# START OF Excerpted passage
Certain information and footnote disclosures normally included in annual
financial statements prepared in accordance with generally accepted accounting
principles have been omitted. It is suggested that these financial statements be
read in conjunction with the financial statements and notes thereto included in
the Partnership's Annual Report on Form 10-K filed with the Securities and
Exchange Commission for the year ended December 31, 1994.
B. Related Parties
PBP and its affiliates perform services for the Partnership which include,
but are not limited to: accounting and financial management; transfer and
assignment functions; asset management (including direct management of the
Partnership's unimproved properties); investor communications; printing and
other administrative services. PBP and its affiliates receive reimbursements for
costs incurred in connection with these services, the amount of which is limited
by the provisions of the Partnership Agreement. The costs and expenses incurred
on behalf of the Partnership which are reimbursable to PBP and its affiliates
for the nine months ended September 30, 1995 and 1994 were approximately $96,000
and $63,000, respectively, and for the three months ended September 30, 1995 and
1994 were approximately $46,000 and $22,000, respectively.
Affiliates of Messrs. Watson and Taylor, the individual General Partners,
also perform certain administrative and monitoring functions on behalf of the
Partnership. The Partnership recorded $25,850 relating to the reimbursement for
these services for the period from November 1988 through December 1993 during
the three months ended March 31, 1994. Beginning January 1, 1994, the
Partnership has incurred $1,250 quarterly for the continuing reimbursement of
these services.
Prudential Securities Incorporated (``PSI''), an affiliate of PBP, owns 391
depositary units at September 30, 1995.
C. Contingencies
There are no material legal proceedings pending by or against the Partnership
or its properties.
# END OF Excerpted passage
* Exercise 1:
According to the financial notes, how many depositary units did Prudential Securities Incorporated own at September 30, 1995?
# START OF Exercise materials
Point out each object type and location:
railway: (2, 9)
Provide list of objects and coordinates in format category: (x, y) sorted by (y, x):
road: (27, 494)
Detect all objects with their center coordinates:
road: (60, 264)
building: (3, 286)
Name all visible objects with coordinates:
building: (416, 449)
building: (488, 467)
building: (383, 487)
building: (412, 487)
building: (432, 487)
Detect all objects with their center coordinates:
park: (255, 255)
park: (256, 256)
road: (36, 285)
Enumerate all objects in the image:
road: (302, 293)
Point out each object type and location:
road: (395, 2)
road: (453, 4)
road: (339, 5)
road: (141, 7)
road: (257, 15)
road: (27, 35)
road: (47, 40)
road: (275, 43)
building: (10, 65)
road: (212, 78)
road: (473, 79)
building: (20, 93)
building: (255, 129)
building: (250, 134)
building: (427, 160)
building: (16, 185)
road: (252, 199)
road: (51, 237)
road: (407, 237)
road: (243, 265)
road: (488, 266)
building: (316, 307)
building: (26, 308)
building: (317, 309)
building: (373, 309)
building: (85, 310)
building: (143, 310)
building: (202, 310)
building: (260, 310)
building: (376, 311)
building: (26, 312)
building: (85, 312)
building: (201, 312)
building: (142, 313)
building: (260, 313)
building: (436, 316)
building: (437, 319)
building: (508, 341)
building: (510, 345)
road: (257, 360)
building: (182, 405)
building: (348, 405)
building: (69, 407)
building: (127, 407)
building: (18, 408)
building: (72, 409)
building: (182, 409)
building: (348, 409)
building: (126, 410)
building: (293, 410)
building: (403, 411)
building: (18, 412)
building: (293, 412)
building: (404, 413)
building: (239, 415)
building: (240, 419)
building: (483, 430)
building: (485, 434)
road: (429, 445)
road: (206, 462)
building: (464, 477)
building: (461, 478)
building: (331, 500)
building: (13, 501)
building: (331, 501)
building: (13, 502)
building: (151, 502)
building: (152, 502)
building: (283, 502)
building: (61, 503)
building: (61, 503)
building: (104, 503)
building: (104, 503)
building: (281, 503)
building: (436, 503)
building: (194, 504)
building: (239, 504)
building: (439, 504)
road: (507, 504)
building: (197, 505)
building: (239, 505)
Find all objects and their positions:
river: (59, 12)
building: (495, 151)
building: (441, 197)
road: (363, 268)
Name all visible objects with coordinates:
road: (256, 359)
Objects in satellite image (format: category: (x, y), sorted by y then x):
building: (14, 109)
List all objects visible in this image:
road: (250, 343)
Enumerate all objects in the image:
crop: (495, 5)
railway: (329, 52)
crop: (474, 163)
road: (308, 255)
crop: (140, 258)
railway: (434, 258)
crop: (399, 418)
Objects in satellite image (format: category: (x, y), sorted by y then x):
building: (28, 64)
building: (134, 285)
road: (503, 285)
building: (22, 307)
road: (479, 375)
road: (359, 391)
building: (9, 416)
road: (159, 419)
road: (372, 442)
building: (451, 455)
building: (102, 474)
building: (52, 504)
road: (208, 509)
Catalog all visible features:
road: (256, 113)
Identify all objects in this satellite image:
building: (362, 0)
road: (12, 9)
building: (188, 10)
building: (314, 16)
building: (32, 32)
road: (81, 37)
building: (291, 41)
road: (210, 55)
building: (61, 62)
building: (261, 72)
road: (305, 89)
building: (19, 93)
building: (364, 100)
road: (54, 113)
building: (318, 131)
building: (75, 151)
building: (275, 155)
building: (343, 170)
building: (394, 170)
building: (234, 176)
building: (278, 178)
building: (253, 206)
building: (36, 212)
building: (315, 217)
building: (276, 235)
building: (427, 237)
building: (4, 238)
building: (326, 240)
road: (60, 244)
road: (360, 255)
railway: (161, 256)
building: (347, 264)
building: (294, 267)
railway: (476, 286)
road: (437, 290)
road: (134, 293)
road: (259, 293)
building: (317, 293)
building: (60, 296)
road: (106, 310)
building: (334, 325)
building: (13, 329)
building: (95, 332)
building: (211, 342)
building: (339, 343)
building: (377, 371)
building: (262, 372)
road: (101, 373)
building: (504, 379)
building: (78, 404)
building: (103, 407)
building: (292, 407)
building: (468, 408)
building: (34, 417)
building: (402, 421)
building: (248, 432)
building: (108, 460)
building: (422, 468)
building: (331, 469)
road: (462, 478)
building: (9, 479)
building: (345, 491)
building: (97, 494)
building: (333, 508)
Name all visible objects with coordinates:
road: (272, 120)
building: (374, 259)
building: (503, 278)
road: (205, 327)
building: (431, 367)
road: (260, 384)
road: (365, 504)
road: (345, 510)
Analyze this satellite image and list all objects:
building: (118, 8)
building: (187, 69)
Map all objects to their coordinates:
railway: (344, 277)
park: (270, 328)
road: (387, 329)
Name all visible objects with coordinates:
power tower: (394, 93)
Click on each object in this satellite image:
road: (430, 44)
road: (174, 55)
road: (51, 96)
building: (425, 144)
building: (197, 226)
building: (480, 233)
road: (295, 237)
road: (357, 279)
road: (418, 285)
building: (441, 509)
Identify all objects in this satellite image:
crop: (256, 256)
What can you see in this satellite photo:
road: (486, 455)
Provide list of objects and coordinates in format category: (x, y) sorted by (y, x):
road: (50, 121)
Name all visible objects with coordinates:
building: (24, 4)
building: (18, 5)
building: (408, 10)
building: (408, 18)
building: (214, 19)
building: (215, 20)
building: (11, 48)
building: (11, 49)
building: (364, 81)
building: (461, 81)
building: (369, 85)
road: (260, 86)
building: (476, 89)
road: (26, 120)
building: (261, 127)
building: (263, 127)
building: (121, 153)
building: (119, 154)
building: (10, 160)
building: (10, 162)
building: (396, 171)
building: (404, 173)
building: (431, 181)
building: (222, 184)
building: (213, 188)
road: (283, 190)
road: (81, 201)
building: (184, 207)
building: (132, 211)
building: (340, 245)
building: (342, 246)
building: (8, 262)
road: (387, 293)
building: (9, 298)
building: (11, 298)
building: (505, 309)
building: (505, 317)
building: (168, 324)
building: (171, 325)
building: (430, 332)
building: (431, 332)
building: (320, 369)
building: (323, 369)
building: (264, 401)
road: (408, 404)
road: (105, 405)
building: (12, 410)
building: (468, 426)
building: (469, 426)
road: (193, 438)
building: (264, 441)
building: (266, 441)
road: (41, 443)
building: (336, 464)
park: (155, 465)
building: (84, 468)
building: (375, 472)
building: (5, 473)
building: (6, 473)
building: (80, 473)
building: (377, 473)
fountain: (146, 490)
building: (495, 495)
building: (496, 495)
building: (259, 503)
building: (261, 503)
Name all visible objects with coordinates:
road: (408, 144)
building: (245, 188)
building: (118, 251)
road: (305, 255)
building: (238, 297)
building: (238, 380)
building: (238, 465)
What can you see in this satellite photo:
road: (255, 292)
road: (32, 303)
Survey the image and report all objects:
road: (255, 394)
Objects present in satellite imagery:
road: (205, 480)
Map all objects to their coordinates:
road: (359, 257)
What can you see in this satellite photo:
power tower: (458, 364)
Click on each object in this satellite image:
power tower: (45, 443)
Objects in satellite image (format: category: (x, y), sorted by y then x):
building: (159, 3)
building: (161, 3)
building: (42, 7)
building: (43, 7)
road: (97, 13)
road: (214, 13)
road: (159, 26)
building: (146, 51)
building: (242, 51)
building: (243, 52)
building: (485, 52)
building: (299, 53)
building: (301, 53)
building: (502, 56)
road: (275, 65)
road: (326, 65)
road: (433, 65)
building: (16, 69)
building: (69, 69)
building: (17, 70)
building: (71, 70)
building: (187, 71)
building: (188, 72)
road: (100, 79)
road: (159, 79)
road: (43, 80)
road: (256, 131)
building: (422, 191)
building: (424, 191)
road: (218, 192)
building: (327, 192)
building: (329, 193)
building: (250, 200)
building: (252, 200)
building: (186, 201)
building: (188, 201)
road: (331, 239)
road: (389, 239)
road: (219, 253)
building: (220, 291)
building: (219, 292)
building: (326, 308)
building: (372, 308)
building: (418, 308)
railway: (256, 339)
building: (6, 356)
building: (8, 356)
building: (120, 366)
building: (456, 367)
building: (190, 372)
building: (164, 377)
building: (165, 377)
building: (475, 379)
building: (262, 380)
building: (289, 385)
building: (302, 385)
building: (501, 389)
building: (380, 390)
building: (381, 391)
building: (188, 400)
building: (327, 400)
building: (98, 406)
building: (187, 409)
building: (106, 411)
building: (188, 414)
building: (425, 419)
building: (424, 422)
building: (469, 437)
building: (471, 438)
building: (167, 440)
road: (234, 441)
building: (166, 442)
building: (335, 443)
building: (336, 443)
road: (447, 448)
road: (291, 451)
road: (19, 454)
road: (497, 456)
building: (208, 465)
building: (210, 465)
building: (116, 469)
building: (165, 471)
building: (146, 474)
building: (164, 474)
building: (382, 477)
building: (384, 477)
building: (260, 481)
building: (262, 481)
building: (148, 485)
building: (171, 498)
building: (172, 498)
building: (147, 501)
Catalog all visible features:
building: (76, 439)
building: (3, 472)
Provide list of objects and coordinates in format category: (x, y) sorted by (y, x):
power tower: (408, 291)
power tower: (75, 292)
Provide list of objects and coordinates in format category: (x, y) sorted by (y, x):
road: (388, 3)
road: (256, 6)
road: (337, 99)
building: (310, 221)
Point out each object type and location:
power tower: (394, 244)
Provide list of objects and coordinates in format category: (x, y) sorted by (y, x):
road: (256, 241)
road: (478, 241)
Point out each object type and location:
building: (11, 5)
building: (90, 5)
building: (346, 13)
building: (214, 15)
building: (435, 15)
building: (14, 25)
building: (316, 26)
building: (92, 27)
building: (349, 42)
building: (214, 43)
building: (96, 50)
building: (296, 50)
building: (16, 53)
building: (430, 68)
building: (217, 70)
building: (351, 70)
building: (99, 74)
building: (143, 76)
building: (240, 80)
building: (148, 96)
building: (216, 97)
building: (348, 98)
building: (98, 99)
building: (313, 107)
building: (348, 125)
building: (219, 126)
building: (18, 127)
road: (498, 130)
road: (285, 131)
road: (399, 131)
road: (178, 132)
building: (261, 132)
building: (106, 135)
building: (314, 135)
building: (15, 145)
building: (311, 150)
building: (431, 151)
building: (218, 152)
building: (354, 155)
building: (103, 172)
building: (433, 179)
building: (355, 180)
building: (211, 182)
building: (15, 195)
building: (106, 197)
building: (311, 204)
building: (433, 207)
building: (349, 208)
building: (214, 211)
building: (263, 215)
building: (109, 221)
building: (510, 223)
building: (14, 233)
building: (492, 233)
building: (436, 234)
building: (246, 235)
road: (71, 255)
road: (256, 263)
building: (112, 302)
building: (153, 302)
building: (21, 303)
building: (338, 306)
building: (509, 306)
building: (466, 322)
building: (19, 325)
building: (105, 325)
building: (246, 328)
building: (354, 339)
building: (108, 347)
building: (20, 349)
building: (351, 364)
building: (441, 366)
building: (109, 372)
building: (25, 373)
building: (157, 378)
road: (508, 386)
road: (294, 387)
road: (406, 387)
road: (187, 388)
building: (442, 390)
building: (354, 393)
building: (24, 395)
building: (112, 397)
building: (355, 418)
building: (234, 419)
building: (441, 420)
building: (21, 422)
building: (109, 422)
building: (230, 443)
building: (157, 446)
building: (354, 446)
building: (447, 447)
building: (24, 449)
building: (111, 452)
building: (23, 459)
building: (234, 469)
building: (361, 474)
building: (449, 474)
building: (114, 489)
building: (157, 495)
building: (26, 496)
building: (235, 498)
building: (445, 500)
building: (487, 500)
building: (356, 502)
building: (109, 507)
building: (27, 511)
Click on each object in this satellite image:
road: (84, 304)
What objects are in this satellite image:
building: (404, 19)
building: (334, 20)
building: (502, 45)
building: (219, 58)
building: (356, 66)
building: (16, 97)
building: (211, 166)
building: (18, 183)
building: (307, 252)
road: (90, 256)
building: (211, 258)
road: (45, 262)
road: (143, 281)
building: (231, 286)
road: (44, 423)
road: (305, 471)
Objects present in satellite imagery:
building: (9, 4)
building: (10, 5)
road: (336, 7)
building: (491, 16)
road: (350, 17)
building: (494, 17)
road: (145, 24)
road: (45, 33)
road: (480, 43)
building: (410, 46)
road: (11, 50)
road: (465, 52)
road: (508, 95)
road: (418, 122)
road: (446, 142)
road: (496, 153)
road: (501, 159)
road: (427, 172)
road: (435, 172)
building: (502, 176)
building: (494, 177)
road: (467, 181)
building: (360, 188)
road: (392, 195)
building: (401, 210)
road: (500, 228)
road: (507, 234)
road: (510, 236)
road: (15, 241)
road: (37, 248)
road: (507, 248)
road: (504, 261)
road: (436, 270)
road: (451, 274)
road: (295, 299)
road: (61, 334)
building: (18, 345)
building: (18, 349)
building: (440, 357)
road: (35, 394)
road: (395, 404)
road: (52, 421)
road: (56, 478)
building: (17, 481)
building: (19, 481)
# END OF Exercise materials
* Exercise 2:
Copy the lines of the listing verbatim, starting at its first line and ending at the line that contains "building: (3, 286)", with both of those lines included.

* Correct output 1:
391 depositary units.

* Correct output 2:
Point out each object type and location:
railway: (2, 9)
Provide list of objects and coordinates in format category: (x, y) sorted by (y, x):
road: (27, 494)
Detect all objects with their center coordinates:
road: (60, 264)
building: (3, 286)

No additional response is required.